--- Provided entries Enclosed Below ---

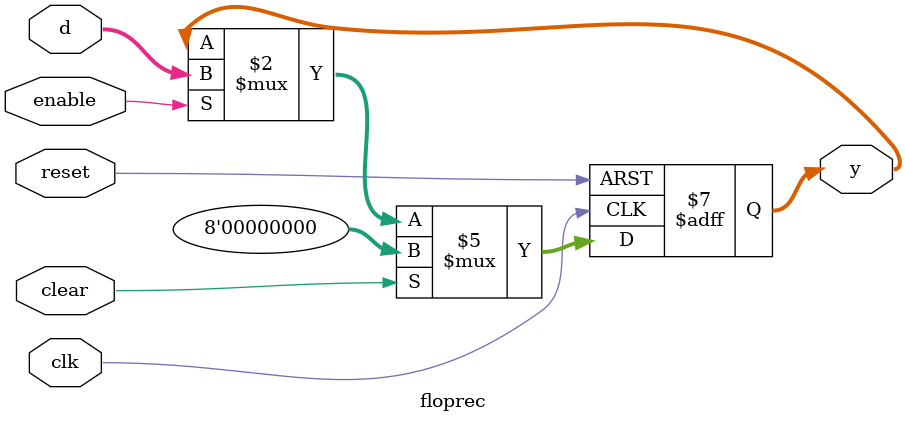
<source format=sv>
`timescale 1ns / 1ps
module floprec #(parameter W = 8)(
    input clk, reset, enable, clear,
    input [W - 1 : 0] d,
    output reg [W - 1 : 0] y
    );
    always@(posedge clk, posedge reset) begin
        if(reset) y <= #1 0;
        else if(clear) y <= #1 0;
        else if(enable) y <= #1 d;
    end
endmodule

</source>
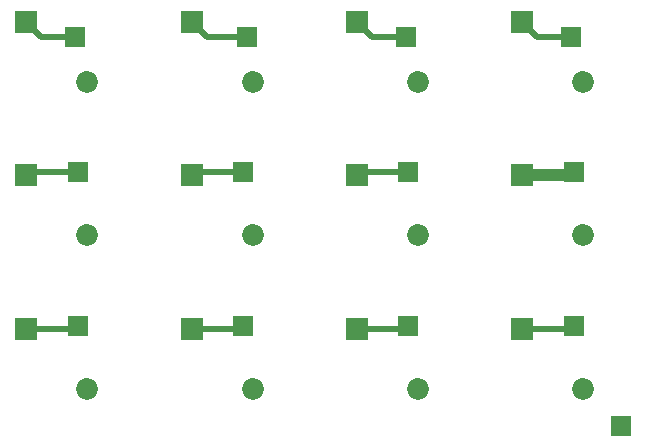
<source format=gbr>
%TF.GenerationSoftware,KiCad,Pcbnew,(5.1.10)-1*%
%TF.CreationDate,2021-11-08T13:26:20-08:00*%
%TF.ProjectId,button_grid,62757474-6f6e-45f6-9772-69642e6b6963,rev?*%
%TF.SameCoordinates,Original*%
%TF.FileFunction,Copper,L2,Bot*%
%TF.FilePolarity,Positive*%
%FSLAX46Y46*%
G04 Gerber Fmt 4.6, Leading zero omitted, Abs format (unit mm)*
G04 Created by KiCad (PCBNEW (5.1.10)-1) date 2021-11-08 13:26:20*
%MOMM*%
%LPD*%
G01*
G04 APERTURE LIST*
%TA.AperFunction,ComponentPad*%
%ADD10C,1.850000*%
%TD*%
%TA.AperFunction,ComponentPad*%
%ADD11R,1.850000X1.850000*%
%TD*%
%TA.AperFunction,ComponentPad*%
%ADD12R,1.700000X1.700000*%
%TD*%
%TA.AperFunction,Conductor*%
%ADD13C,0.500000*%
%TD*%
%TA.AperFunction,Conductor*%
%ADD14C,1.000000*%
%TD*%
G04 APERTURE END LIST*
D10*
%TO.P,S0,3*%
%TO.N,+3V3*%
X127810000Y-77810000D03*
D11*
%TO.P,S0,1*%
%TO.N,Net-(M0-Pad1)*%
X122650000Y-72730000D03*
%TD*%
%TO.P,S1,1*%
%TO.N,Net-(M1-Pad1)*%
X136650000Y-72730000D03*
D10*
%TO.P,S1,3*%
%TO.N,+3V3*%
X141810000Y-77810000D03*
%TD*%
%TO.P,S2,3*%
%TO.N,+3V3*%
X155810000Y-77810000D03*
D11*
%TO.P,S2,1*%
%TO.N,Net-(M2-Pad1)*%
X150650000Y-72730000D03*
%TD*%
%TO.P,S3,1*%
%TO.N,Net-(M3-Pad1)*%
X164650000Y-72730000D03*
D10*
%TO.P,S3,3*%
%TO.N,+3V3*%
X169810000Y-77810000D03*
%TD*%
%TO.P,S4,3*%
%TO.N,+3V3*%
X127810000Y-90810000D03*
D11*
%TO.P,S4,1*%
%TO.N,Net-(M4-Pad1)*%
X122650000Y-85730000D03*
%TD*%
%TO.P,S5,1*%
%TO.N,Net-(M5-Pad1)*%
X136650000Y-85730000D03*
D10*
%TO.P,S5,3*%
%TO.N,+3V3*%
X141810000Y-90810000D03*
%TD*%
%TO.P,S6,3*%
%TO.N,+3V3*%
X155810000Y-90810000D03*
D11*
%TO.P,S6,1*%
%TO.N,Net-(M6-Pad1)*%
X150650000Y-85730000D03*
%TD*%
%TO.P,S7,1*%
%TO.N,Net-(M7-Pad1)*%
X164650000Y-85730000D03*
D10*
%TO.P,S7,3*%
%TO.N,+3V3*%
X169810000Y-90810000D03*
%TD*%
%TO.P,S8,3*%
%TO.N,+3V3*%
X127810000Y-103810000D03*
D11*
%TO.P,S8,1*%
%TO.N,Net-(M8-Pad1)*%
X122650000Y-98730000D03*
%TD*%
%TO.P,S9,1*%
%TO.N,Net-(M9-Pad1)*%
X136650000Y-98730000D03*
D10*
%TO.P,S9,3*%
%TO.N,+3V3*%
X141810000Y-103810000D03*
%TD*%
%TO.P,S10,3*%
%TO.N,+3V3*%
X155810000Y-103810000D03*
D11*
%TO.P,S10,1*%
%TO.N,Net-(M10-Pad1)*%
X150650000Y-98730000D03*
%TD*%
%TO.P,S11,1*%
%TO.N,Net-(M11-Pad1)*%
X164650000Y-98730000D03*
D10*
%TO.P,S11,3*%
%TO.N,+3V3*%
X169810000Y-103810000D03*
%TD*%
D12*
%TO.P,J1,1*%
%TO.N,+3V3*%
X173000000Y-107000000D03*
%TD*%
%TO.P,M0,1*%
%TO.N,Net-(M0-Pad1)*%
X126800000Y-74000000D03*
%TD*%
%TO.P,M1,1*%
%TO.N,Net-(M1-Pad1)*%
X141300000Y-74000000D03*
%TD*%
%TO.P,M2,1*%
%TO.N,Net-(M2-Pad1)*%
X154800000Y-74000000D03*
%TD*%
%TO.P,M3,1*%
%TO.N,Net-(M3-Pad1)*%
X168800000Y-74000000D03*
%TD*%
%TO.P,M4,1*%
%TO.N,Net-(M4-Pad1)*%
X127000000Y-85500000D03*
%TD*%
%TO.P,M5,1*%
%TO.N,Net-(M5-Pad1)*%
X141000000Y-85500000D03*
%TD*%
%TO.P,M6,1*%
%TO.N,Net-(M6-Pad1)*%
X155000000Y-85500000D03*
%TD*%
%TO.P,M7,1*%
%TO.N,Net-(M7-Pad1)*%
X169000000Y-85500000D03*
%TD*%
%TO.P,M8,1*%
%TO.N,Net-(M8-Pad1)*%
X127000000Y-98500000D03*
%TD*%
%TO.P,M9,1*%
%TO.N,Net-(M9-Pad1)*%
X141000000Y-98500000D03*
%TD*%
%TO.P,M10,1*%
%TO.N,Net-(M10-Pad1)*%
X155000000Y-98500000D03*
%TD*%
%TO.P,M11,1*%
%TO.N,Net-(M11-Pad1)*%
X169000000Y-98500000D03*
%TD*%
D13*
%TO.N,Net-(M0-Pad1)*%
X123920000Y-74000000D02*
X122650000Y-72730000D01*
X126800000Y-74000000D02*
X123920000Y-74000000D01*
%TO.N,Net-(M2-Pad1)*%
X151920000Y-74000000D02*
X150650000Y-72730000D01*
X154800000Y-74000000D02*
X151920000Y-74000000D01*
%TO.N,Net-(M3-Pad1)*%
X165920000Y-74000000D02*
X164650000Y-72730000D01*
X168800000Y-74000000D02*
X165920000Y-74000000D01*
D14*
%TO.N,Net-(M4-Pad1)*%
X126770000Y-85730000D02*
X127000000Y-85500000D01*
D13*
X122880000Y-85500000D02*
X122650000Y-85730000D01*
X127000000Y-85500000D02*
X122880000Y-85500000D01*
D14*
%TO.N,Net-(M5-Pad1)*%
X140770000Y-85730000D02*
X141000000Y-85500000D01*
D13*
X136880000Y-85500000D02*
X136650000Y-85730000D01*
X141000000Y-85500000D02*
X136880000Y-85500000D01*
D14*
%TO.N,Net-(M6-Pad1)*%
X154770000Y-85730000D02*
X155000000Y-85500000D01*
D13*
X150880000Y-85500000D02*
X150650000Y-85730000D01*
X155000000Y-85500000D02*
X150880000Y-85500000D01*
D14*
%TO.N,Net-(M7-Pad1)*%
X168770000Y-85730000D02*
X169000000Y-85500000D01*
X164650000Y-85730000D02*
X168770000Y-85730000D01*
D13*
%TO.N,Net-(M8-Pad1)*%
X126770000Y-98730000D02*
X127000000Y-98500000D01*
X122650000Y-98730000D02*
X126770000Y-98730000D01*
%TO.N,Net-(M9-Pad1)*%
X140770000Y-98730000D02*
X141000000Y-98500000D01*
X136650000Y-98730000D02*
X140770000Y-98730000D01*
%TO.N,Net-(M10-Pad1)*%
X154770000Y-98730000D02*
X155000000Y-98500000D01*
X150650000Y-98730000D02*
X154770000Y-98730000D01*
%TO.N,Net-(M11-Pad1)*%
X168770000Y-98730000D02*
X169000000Y-98500000D01*
X164650000Y-98730000D02*
X168770000Y-98730000D01*
D14*
%TO.N,Net-(M1-Pad1)*%
X136880000Y-72500000D02*
X136650000Y-72730000D01*
D13*
X137920000Y-74000000D02*
X136650000Y-72730000D01*
X141300000Y-74000000D02*
X137920000Y-74000000D01*
%TD*%
M02*

</source>
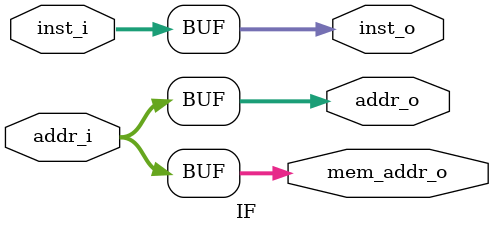
<source format=v>
`include "header.v"

module IF(
	input wire[31:0] addr_i,
	input wire[31:0] inst_i,

	
	output reg[31:0] mem_addr_o,
	output reg[31:0] addr_o,
	output reg[31:0] inst_o
);
	 
    always @ (*) begin
			addr_o <= addr_i;
			mem_addr_o <= addr_i;
			inst_o <= inst_i;
		end

	 
endmodule

</source>
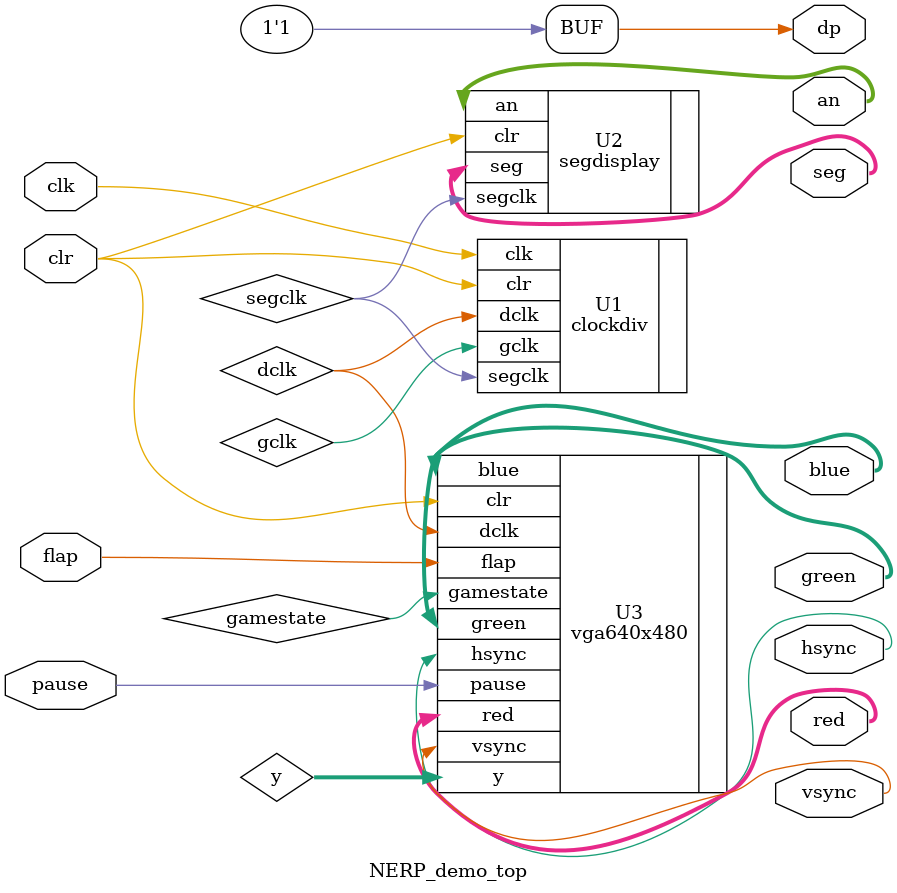
<source format=v>
`timescale 1ns / 1ps
module NERP_demo_top(
	input wire clk,			//master clock = 100MHz
	input wire clr,			//right-most pushbutton for reset
	input wire pause,
	input wire flap,
	output wire [6:0] seg,	//7-segment display LEDs
	output wire [3:0] an,	//7-segment display anode enable
	output wire dp,			//7-segment display decimal point
	output wire [2:0] red,	//red vga output - 3 bits
	output wire [2:0] green,//green vga output - 3 bits
	output wire [2:0] blue,	//blue vga output - 3 bits
	output wire hsync,		//horizontal sync out
	output wire vsync			//vertical sync out
	);
	
wire gamestate;



// 7-segment clock interconnect
wire segclk, gclk;

// VGA display clock interconnect
wire dclk;

// disable the 7-segment decimal points
assign dp = 1;

wire [9:0] y;

// generate 7-segment clock & display clock
clockdiv U1(
	.clk(clk),
	.clr(clr),
	.segclk(segclk),
	.dclk(dclk),
	.gclk(gclk)
	);

// 7-segment display controller
segdisplay U2(
	.segclk(segclk),
	.clr(clr),
	.seg(seg),
	.an(an)
	);

// VGA controller
vga640x480 U3(
    .flap(flap),
	.dclk(dclk),
	.clr(clr),
	.pause(pause),
	.y(y),
	.hsync(hsync),
	.vsync(vsync),
	.red(red),
	.green(green),
	.blue(blue),
	.gamestate(gamestate)
	);
    
//    game U4(
//    .clk(gclk), //CHANGE BACK TO GAME
//    .flap(flap),
//    .y(y)
//    );

endmodule

</source>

--- End of Enclosed Provided entries ---

#### [What to do]
Write out, from the lines above, only those from the line with "X126800000Y-74000000D03*" to the line with "X127000000Y-85500000D03*", exactly as given, including the first and the last.

#### [Exercise response]
X126800000Y-74000000D03*
%TD*%
%TO.P,M1,1*%
%TO.N,Net-(M1-Pad1)*%
X141300000Y-74000000D03*
%TD*%
%TO.P,M2,1*%
%TO.N,Net-(M2-Pad1)*%
X154800000Y-74000000D03*
%TD*%
%TO.P,M3,1*%
%TO.N,Net-(M3-Pad1)*%
X168800000Y-74000000D03*
%TD*%
%TO.P,M4,1*%
%TO.N,Net-(M4-Pad1)*%
X127000000Y-85500000D03*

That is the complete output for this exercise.